Campaigners say poor health care should not be part of a prisoner's sentence.
By Nick Triggle
BBC News health reporter
To address the long-standing problem of providing good services in jails, local health bodies have taken control from the prison authorities. But will the changes make a difference?
Prison health care has often been criticised
A common tale that does the rounds in prisons is of the man who keeps complaining of stomach pains and is given indigestion tablets time and time again.
Eventually the pain becomes intolerable and he is given a full examination only to be told he has cancer.
Whether the story is true or not, the fact it is told is indicative of the state of prison health care during the last few decades.
"The service has been awful," said Brian Caton, general secretary of the Prison Officers Association.
"Like the rest of the NHS, it has been starved of investment and our staff have not been given the right training."
Ten years ago the then chief inspector of prisons, Sir David Ramsbotham, said enough was enough and called for prisoners to be given the same standard of care as NHS patients.
After a few years of tinkering, prison health services have undergone the biggest upheaval since the formation of the NHS.
At the start of April, health responsibility was fully handed over from prisons to local health bodies called primary care trusts (PCTs), which already have responsibility for commissioning services for the general population.
All prisons have some form of medical centre, often with their own pharmacies, nurses and doctors and with access to regional hospitals for patients who require more intensive care.
The government believes the 300 trusts in England and their Welsh equivalents have the necessary knowledge to drive up health service standards in prisons which reports down the years have described as "intolerable", "disgraceful" and "crisis-ridden".

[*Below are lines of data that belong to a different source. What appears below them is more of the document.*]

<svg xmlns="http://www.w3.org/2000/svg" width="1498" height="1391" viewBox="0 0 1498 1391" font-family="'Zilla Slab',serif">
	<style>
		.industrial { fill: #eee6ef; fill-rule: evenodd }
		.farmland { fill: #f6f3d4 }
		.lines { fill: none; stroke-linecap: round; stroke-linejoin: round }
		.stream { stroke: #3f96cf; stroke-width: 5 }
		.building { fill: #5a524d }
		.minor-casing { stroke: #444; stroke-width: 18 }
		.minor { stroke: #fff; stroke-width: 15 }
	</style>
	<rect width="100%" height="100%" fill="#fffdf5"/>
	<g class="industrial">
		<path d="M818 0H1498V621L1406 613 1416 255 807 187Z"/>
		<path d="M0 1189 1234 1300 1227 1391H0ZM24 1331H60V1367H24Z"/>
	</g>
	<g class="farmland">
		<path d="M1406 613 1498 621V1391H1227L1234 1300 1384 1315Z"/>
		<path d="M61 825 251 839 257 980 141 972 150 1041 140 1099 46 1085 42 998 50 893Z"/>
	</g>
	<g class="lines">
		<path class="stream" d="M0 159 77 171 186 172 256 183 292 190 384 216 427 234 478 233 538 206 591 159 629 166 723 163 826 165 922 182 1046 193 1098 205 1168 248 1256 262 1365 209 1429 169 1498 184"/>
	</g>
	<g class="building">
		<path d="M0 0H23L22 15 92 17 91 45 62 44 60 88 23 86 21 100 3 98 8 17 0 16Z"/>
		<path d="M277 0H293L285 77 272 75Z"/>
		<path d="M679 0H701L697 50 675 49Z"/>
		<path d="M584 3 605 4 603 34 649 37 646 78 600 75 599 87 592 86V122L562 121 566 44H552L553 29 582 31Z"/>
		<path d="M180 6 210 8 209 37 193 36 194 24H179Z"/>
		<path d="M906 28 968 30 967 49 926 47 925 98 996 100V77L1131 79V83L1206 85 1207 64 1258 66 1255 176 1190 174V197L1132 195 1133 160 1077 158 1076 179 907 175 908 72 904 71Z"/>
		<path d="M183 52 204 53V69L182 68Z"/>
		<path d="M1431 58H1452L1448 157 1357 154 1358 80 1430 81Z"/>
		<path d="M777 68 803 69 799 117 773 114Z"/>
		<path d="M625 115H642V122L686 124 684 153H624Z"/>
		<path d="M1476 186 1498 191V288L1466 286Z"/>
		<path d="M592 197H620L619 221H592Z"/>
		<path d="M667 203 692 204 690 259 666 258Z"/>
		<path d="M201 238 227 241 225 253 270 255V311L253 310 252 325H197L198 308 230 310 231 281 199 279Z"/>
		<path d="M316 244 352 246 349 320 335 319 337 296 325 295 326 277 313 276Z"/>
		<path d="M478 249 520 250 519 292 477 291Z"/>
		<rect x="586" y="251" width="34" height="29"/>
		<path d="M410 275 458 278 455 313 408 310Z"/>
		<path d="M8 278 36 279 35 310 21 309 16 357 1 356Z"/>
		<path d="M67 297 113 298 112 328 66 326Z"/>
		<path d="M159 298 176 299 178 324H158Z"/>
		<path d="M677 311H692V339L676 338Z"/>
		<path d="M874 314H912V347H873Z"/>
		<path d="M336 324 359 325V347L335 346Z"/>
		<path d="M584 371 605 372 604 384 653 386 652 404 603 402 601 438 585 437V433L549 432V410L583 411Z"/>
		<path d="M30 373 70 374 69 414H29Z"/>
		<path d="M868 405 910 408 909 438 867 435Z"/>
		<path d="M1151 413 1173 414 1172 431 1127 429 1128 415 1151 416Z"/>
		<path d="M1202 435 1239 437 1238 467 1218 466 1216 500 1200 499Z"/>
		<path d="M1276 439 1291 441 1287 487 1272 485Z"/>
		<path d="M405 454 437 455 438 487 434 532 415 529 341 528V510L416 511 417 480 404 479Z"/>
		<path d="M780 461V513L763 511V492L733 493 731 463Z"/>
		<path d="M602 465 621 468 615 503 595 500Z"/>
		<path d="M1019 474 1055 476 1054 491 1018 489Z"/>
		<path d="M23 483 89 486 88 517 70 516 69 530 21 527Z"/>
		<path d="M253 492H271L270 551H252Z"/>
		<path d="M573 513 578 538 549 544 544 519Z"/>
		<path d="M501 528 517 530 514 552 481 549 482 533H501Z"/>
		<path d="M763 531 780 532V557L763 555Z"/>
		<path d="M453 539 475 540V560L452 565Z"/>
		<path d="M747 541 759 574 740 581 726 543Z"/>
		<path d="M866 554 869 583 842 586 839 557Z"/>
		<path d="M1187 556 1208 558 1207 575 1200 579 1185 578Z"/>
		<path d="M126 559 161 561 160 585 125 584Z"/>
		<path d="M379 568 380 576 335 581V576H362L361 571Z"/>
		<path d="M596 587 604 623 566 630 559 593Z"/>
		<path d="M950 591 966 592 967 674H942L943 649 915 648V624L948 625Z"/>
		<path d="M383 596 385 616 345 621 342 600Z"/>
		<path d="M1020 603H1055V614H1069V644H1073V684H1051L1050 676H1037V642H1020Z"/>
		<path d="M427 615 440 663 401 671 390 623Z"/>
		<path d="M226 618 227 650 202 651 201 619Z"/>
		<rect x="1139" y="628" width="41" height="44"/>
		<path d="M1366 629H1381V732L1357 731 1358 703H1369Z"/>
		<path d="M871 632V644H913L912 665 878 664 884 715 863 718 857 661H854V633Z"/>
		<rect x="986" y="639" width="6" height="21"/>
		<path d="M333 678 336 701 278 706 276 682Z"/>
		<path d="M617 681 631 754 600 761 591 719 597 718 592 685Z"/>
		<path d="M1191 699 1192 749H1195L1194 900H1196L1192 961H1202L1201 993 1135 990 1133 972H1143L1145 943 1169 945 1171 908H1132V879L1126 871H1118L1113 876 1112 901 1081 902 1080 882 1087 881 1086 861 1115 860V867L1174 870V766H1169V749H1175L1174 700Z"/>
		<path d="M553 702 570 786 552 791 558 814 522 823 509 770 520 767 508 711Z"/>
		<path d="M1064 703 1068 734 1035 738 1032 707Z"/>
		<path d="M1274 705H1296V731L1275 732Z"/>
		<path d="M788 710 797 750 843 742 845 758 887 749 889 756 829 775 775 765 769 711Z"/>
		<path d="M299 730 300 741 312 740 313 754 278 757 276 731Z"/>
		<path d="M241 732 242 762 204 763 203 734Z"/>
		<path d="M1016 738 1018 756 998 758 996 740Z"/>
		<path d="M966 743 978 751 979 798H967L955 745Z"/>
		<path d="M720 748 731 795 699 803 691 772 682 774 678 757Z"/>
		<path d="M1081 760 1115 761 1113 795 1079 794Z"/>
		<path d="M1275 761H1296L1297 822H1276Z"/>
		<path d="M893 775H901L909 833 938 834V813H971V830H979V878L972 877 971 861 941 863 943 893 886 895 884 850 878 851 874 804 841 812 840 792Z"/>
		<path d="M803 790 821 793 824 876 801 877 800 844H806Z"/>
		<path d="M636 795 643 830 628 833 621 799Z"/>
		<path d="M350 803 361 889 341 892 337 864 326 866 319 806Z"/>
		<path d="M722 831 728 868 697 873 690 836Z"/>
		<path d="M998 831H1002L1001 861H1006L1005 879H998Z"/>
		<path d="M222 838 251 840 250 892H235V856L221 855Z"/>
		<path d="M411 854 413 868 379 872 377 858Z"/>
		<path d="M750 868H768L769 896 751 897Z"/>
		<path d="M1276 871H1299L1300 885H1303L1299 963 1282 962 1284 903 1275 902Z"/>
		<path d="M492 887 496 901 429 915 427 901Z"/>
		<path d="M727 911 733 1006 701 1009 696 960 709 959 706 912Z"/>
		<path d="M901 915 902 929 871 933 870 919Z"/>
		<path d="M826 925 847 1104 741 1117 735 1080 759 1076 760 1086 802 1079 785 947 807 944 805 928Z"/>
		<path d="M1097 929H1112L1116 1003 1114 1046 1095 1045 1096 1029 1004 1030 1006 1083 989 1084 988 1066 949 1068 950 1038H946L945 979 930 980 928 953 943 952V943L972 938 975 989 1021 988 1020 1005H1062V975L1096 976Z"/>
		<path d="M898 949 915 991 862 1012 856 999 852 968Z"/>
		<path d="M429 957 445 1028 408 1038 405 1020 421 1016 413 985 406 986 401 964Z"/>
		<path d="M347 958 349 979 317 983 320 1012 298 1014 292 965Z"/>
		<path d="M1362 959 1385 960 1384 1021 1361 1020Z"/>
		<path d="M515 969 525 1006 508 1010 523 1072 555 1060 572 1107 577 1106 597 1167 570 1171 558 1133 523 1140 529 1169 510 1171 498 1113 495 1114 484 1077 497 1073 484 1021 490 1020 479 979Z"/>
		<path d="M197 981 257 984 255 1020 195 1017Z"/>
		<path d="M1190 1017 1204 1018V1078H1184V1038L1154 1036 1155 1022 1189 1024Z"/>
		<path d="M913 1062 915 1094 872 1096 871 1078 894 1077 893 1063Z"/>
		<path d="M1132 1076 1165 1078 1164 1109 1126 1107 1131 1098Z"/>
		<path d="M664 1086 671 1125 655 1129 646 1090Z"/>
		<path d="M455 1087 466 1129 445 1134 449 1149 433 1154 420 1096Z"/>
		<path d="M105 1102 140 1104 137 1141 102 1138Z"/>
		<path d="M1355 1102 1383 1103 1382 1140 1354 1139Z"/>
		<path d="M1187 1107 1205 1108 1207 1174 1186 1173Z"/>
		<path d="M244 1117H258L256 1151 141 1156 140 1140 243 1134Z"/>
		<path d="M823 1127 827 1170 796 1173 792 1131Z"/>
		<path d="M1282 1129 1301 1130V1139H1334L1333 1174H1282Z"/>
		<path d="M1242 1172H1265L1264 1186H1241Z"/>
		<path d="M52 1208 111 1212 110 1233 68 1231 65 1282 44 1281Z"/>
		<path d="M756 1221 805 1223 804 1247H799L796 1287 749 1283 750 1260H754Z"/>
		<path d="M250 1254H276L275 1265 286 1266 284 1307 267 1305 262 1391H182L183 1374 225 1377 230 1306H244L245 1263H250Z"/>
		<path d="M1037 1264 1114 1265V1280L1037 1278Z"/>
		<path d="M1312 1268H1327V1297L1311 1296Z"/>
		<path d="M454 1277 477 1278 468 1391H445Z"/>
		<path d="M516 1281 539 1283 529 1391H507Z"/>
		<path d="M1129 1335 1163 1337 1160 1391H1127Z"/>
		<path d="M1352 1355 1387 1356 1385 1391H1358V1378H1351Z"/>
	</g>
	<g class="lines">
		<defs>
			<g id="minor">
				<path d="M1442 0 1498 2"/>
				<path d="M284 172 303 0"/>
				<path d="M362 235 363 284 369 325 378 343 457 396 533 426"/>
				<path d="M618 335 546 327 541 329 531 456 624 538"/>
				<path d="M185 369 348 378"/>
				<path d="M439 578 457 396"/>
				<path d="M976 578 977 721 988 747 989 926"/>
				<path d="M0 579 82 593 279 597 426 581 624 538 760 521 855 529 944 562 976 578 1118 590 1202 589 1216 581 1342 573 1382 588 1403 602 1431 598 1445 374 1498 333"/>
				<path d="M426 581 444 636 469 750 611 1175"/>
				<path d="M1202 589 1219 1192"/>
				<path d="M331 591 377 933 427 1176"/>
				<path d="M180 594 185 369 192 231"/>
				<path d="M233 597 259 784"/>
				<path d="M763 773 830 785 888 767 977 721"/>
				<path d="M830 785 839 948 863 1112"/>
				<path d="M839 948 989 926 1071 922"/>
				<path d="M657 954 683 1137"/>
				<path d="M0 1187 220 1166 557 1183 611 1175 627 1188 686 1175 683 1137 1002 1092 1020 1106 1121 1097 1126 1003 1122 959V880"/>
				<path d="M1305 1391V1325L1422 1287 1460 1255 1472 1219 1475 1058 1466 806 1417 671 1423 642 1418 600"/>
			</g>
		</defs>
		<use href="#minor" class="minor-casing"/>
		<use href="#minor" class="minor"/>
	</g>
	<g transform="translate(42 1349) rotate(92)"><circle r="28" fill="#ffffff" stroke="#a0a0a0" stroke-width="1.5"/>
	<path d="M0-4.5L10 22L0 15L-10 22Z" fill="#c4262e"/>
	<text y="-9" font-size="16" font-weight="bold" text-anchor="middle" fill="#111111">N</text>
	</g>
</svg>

Dr Jane Senior, research project manager at the Prison Health Research Network - set up by the Department of Health to encourage improvements in standards - said: "What we want to see is innovative ways of providing health services you would find in the community in prisons.
"Obviously you don't get the chance to do some of the things - it's hard to ask a prisoner to make 10,000 steps a day or whatever it is, but in some areas we are beginning to see changes.
"I know of one jail that has a walk-in centre similar to the ones you find on the high street. It is possible if you try."
PCTs now have responsibility for health care in prisons
One of the first trusts to be given responsibility for health in prisons was Durham and Chester-le-Street PCT, which covers three prisons.
It took part in the pilot scheme launched in April 2004. Over the last two years, £10m has been invested in health services.
The money has helped to increase health staff numbers, introduce ophthalmology services and improve diabetes and podiatry care.
The trust has also employed more senior nurses and ensured GPs provide the doctor care - one of the most common criticisms of prison health services is that primary care has not been carried out by properly trained doctors.
Julie Dhuny, the trust's prison health care development manager, said: "It has been hard work. The two cultures are very different, but I think we have made some real development towards providing NHS-standard care."
Nonetheless, PCTs are facing a challenge. Three-quarters of prisoners have two or more mental health disorders, while heart disease and smoking rates are way above the general population.
There is also a problem with sexually transmitted infections. HIV rates among prisoners are 15 times the national average and only half of prisons have sexual health policies.
William Higham, head of policy at the Prison Reform Trust, said: "Prisoners have complex social and health needs. Many will not have been registered with a doctor before they came into prison.
"What we need the government and PCTs to recognise is that the challenge of providing an equivalent service cannot be met in the same way as it is in the community."
And Professor Nigel Sparrow, vice chairman of the Royal College of GPs and a prison-doctor trainer, said: "Huge strides have been made, we now have a situation where the doctors have the right training and background, but prisons still lag way behind the community in respect to IT, mental health and substance abuse services.
"It is not going to be easy and my fear is that at a time when the NHS is facing deficits, prison services are the easiest in many respects to cut."
And not everyone is convinced PCTs are the right bodies to be taking control of health services.
Mr Caton said he would rather have seen prisons keep control, but with stronger partnerships with PCTs.
"My fear is that care will not improve, and it needs to. Some governors will not want to lose control of part of their prison services, while some PCTs will see it as empire building and won't work with the prison authorities.
"But I also think there is a real possibility that PCT staff won't be able to handle the situations they find. They are not trained like prison officers to deal with these often difficult people and can end up frightened, which undermines their work."
And former prison doctor Dr Paddy Keavney, who authored a report for the British Medical Association in 2004 on prison health care, also has reservations.
His report was critical of the role played by prison governors who, he found, could sometimes interfere with care.
"The new arrangements should rectify that by putting PCTs in control, but my concern is that prisons are not using experienced enough nurses.
"Any good general practice has a very senior nurse, but what we are seeing is nurses taken off the wards and expected to do an equivalent job. It is an issue of competence."